Nancy Lynch, the NEC Professor of Software Science and Engineering, also heads the Theory of Distributed Systems research group in CSAIL. 

She is known for her fundamental contributions to the foundations of distributed computing. Her work applies a mathematical approach to explore the inherent limits on computability and complexity in distributed systems. Her best-known research is the FLP impossibility result for distributed consensus in the presence of process failures. Other research includes the I/O automata system modeling frameworks. Her recent work focuses on wireless network  algorithms and biological distributed algorithms.

Lynch has written or co-written hundreds of research articles.
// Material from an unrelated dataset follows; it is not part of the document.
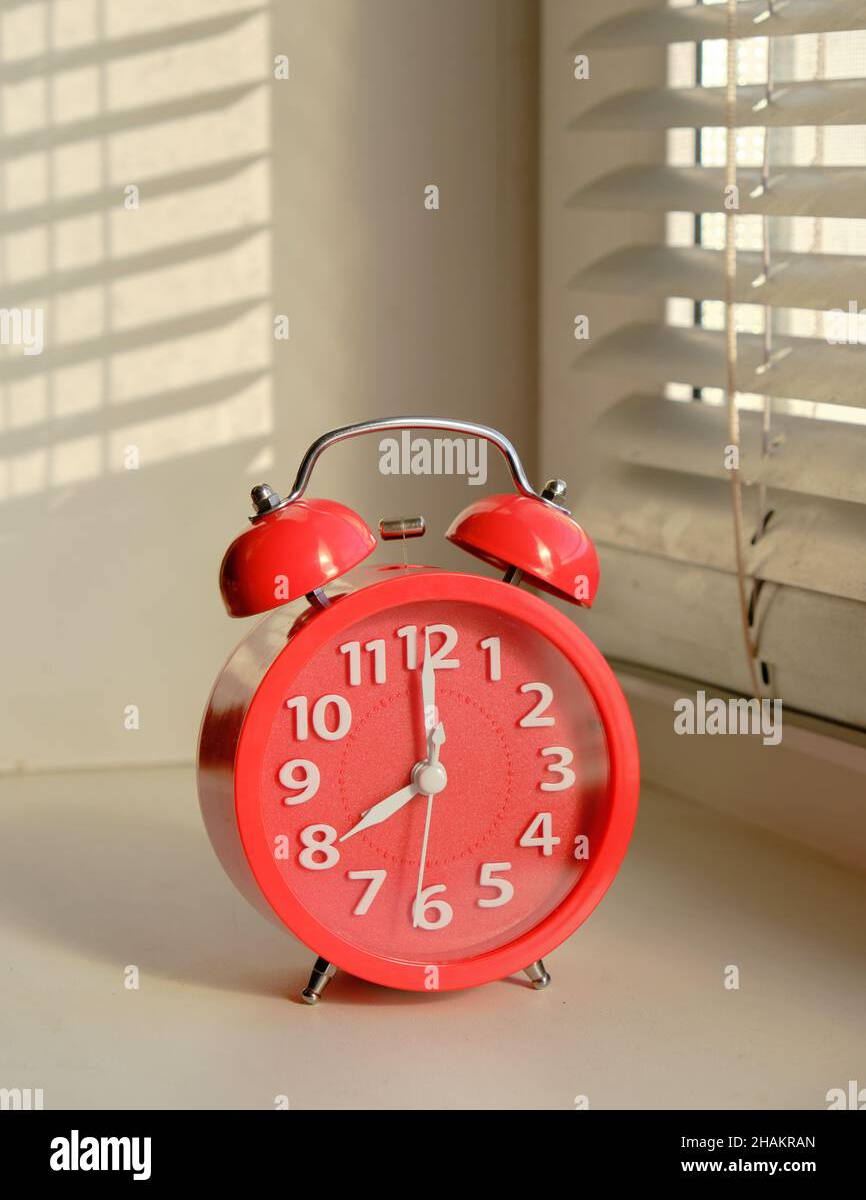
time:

She is the author of the textbook “Distributed Algorithms” and co-author of “Atomic Transactions” and “The Theory of Timed I/O Automata.” She is an ACM Fellow, a Fellow of the American Academy of Arts and Sciences, and a member of the National Academy of Science and the National Academy of Engineering.  She has received the Dijkstra Prize twice, the van Wijngaarden prize, the Knuth Prize, the Piore Prize, and the Athena Prize.

A member of the MIT faculty since 1982, Lynch has supervised 30 PhD students and similar numbers of master’s-degree candidates and postdoctoral associates, many of whom have themselves become research leaders. She received a bachelor’s degree from Brooklyn College and a PhD from MIT, both in mathematics.